=== PROBLEM STATEMENT ===
Each entry needs to be given again, character for character.

=== DATA TO USE ===
################
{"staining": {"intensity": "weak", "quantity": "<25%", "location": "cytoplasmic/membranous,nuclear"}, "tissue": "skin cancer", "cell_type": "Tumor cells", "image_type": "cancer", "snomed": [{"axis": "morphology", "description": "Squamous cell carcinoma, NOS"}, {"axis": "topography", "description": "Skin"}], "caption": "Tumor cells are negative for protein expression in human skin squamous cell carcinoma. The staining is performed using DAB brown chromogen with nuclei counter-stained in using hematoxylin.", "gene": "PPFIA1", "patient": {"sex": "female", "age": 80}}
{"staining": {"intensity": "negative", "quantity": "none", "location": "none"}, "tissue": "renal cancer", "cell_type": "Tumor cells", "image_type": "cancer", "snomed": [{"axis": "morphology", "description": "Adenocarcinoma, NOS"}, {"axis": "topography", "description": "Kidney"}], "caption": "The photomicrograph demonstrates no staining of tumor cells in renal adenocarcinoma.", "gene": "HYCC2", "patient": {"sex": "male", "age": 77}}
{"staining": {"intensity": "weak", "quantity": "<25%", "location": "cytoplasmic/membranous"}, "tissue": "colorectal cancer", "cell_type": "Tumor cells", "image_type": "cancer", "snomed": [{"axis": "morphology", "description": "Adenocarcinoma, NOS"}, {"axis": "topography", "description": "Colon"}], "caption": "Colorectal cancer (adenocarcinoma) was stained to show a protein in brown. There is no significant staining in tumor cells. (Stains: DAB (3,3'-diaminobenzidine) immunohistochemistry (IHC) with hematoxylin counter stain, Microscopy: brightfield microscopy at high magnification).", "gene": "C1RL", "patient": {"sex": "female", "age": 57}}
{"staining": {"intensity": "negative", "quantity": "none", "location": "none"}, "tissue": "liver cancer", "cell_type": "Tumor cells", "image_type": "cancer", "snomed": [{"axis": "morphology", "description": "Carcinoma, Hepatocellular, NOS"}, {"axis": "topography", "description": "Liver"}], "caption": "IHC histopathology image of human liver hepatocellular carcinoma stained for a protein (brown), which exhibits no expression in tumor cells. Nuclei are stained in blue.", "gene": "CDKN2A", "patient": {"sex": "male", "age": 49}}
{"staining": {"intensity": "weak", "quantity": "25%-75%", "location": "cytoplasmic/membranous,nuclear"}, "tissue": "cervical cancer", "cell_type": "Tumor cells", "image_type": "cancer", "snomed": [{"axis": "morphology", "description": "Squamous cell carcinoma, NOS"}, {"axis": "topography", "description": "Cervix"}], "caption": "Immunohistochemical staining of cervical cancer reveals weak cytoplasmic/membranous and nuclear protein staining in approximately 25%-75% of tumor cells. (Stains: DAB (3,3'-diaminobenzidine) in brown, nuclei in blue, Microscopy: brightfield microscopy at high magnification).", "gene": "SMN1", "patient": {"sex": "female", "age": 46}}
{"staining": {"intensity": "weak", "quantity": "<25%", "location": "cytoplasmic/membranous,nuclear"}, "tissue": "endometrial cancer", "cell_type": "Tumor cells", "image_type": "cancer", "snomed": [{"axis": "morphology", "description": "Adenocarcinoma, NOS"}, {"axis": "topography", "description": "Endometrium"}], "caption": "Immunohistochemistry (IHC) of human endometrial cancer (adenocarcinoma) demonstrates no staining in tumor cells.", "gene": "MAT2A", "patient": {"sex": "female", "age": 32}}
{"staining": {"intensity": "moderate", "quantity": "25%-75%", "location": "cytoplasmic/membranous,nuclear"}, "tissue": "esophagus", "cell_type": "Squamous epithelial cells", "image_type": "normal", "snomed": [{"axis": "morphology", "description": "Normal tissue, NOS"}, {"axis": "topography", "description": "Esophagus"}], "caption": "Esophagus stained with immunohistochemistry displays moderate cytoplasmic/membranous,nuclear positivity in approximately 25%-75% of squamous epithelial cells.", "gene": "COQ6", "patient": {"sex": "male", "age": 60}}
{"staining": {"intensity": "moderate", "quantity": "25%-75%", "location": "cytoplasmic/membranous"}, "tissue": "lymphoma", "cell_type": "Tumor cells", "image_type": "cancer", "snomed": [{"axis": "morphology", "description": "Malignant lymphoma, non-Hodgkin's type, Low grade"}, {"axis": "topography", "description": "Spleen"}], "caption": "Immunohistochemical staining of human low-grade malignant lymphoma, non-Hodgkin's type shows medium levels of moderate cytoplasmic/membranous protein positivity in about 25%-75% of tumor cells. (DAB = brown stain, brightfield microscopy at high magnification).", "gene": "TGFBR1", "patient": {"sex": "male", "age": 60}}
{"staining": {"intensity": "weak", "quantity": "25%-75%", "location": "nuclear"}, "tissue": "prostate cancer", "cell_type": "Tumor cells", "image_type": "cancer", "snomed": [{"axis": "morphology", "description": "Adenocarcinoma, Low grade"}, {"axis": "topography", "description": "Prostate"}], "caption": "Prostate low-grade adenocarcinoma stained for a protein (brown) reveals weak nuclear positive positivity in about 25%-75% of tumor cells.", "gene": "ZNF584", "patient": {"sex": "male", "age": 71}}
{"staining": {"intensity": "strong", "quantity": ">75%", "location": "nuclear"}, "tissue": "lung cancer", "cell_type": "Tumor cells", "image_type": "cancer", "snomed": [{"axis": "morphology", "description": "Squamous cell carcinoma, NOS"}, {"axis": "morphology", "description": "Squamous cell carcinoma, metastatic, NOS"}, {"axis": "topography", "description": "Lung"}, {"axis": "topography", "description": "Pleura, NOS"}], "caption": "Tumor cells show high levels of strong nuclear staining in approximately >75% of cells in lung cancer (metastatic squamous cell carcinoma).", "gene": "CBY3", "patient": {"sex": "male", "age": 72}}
################
=== WORKED SOLUTION ===
{"staining": {"intensity": "weak", "quantity": "<25%", "location": "cytoplasmic/membranous,nuclear"}, "tissue": "skin cancer", "cell_type": "Tumor cells", "image_type": "cancer", "snomed": [{"axis": "morphology", "description": "Squamous cell carcinoma, NOS"}, {"axis": "topography", "description": "Skin"}], "caption": "Tumor cells are negative for protein expression in human skin squamous cell carcinoma. The staining is performed using DAB brown chromogen with nuclei counter-stained in using hematoxylin.", "gene": "PPFIA1", "patient": {"sex": "female", "age": 80}}
{"staining": {"intensity": "negative", "quantity": "none", "location": "none"}, "tissue": "renal cancer", "cell_type": "Tumor cells", "image_type": "cancer", "snomed": [{"axis": "morphology", "description": "Adenocarcinoma, NOS"}, {"axis": "topography", "description": "Kidney"}], "caption": "The photomicrograph demonstrates no staining of tumor cells in renal adenocarcinoma.", "gene": "HYCC2", "patient": {"sex": "male", "age": 77}}
{"staining": {"intensity": "weak", "quantity": "<25%", "location": "cytoplasmic/membranous"}, "tissue": "colorectal cancer", "cell_type": "Tumor cells", "image_type": "cancer", "snomed": [{"axis": "morphology", "description": "Adenocarcinoma, NOS"}, {"axis": "topography", "description": "Colon"}], "caption": "Colorectal cancer (adenocarcinoma) was stained to show a protein in brown. There is no significant staining in tumor cells. (Stains: DAB (3,3'-diaminobenzidine) immunohistochemistry (IHC) with hematoxylin counter stain, Microscopy: brightfield microscopy at high magnification).", "gene": "C1RL", "patient": {"sex": "female", "age": 57}}
{"staining": {"intensity": "negative", "quantity": "none", "location": "none"}, "tissue": "liver cancer", "cell_type": "Tumor cells", "image_type": "cancer", "snomed": [{"axis": "morphology", "description": "Carcinoma, Hepatocellular, NOS"}, {"axis": "topography", "description": "Liver"}], "caption": "IHC histopathology image of human liver hepatocellular carcinoma stained for a protein (brown), which exhibits no expression in tumor cells. Nuclei are stained in blue.", "gene": "CDKN2A", "patient": {"sex": "male", "age": 49}}
{"staining": {"intensity": "weak", "quantity": "25%-75%", "location": "cytoplasmic/membranous,nuclear"}, "tissue": "cervical cancer", "cell_type": "Tumor cells", "image_type": "cancer", "snomed": [{"axis": "morphology", "description": "Squamous cell carcinoma, NOS"}, {"axis": "topography", "description": "Cervix"}], "caption": "Immunohistochemical staining of cervical cancer reveals weak cytoplasmic/membranous and nuclear protein staining in approximately 25%-75% of tumor cells. (Stains: DAB (3,3'-diaminobenzidine) in brown, nuclei in blue, Microscopy: brightfield microscopy at high magnification).", "gene": "SMN1", "patient": {"sex": "female", "age": 46}}
{"staining": {"intensity": "weak", "quantity": "<25%", "location": "cytoplasmic/membranous,nuclear"}, "tissue": "endometrial cancer", "cell_type": "Tumor cells", "image_type": "cancer", "snomed": [{"axis": "morphology", "description": "Adenocarcinoma, NOS"}, {"axis": "topography", "description": "Endometrium"}], "caption": "Immunohistochemistry (IHC) of human endometrial cancer (adenocarcinoma) demonstrates no staining in tumor cells.", "gene": "MAT2A", "patient": {"sex": "female", "age": 32}}
{"staining": {"intensity": "moderate", "quantity": "25%-75%", "location": "cytoplasmic/membranous,nuclear"}, "tissue": "esophagus", "cell_type": "Squamous epithelial cells", "image_type": "normal", "snomed": [{"axis": "morphology", "description": "Normal tissue, NOS"}, {"axis": "topography", "description": "Esophagus"}], "caption": "Esophagus stained with immunohistochemistry displays moderate cytoplasmic/membranous,nuclear positivity in approximately 25%-75% of squamous epithelial cells.", "gene": "COQ6", "patient": {"sex": "male", "age": 60}}
{"staining": {"intensity": "moderate", "quantity": "25%-75%", "location": "cytoplasmic/membranous"}, "tissue": "lymphoma", "cell_type": "Tumor cells", "image_type": "cancer", "snomed": [{"axis": "morphology", "description": "Malignant lymphoma, non-Hodgkin's type, Low grade"}, {"axis": "topography", "description": "Spleen"}], "caption": "Immunohistochemical staining of human low-grade malignant lymphoma, non-Hodgkin's type shows medium levels of moderate cytoplasmic/membranous protein positivity in about 25%-75% of tumor cells. (DAB = brown stain, brightfield microscopy at high magnification).", "gene": "TGFBR1", "patient": {"sex": "male", "age": 60}}
{"staining": {"intensity": "weak", "quantity": "25%-75%", "location": "nuclear"}, "tissue": "prostate cancer", "cell_type": "Tumor cells", "image_type": "cancer", "snomed": [{"axis": "morphology", "description": "Adenocarcinoma, Low grade"}, {"axis": "topography", "description": "Prostate"}], "caption": "Prostate low-grade adenocarcinoma stained for a protein (brown) reveals weak nuclear positive positivity in about 25%-75% of tumor cells.", "gene": "ZNF584", "patient": {"sex": "male", "age": 71}}
{"staining": {"intensity": "strong", "quantity": ">75%", "location": "nuclear"}, "tissue": "lung cancer", "cell_type": "Tumor cells", "image_type": "cancer", "snomed": [{"axis": "morphology", "description": "Squamous cell carcinoma, NOS"}, {"axis": "morphology", "description": "Squamous cell carcinoma, metastatic, NOS"}, {"axis": "topography", "description": "Lung"}, {"axis": "topography", "description": "Pleura, NOS"}], "caption": "Tumor cells show high levels of strong nuclear staining in approximately >75% of cells in lung cancer (metastatic squamous cell carcinoma).", "gene": "CBY3", "patient": {"sex": "male", "age": 72}}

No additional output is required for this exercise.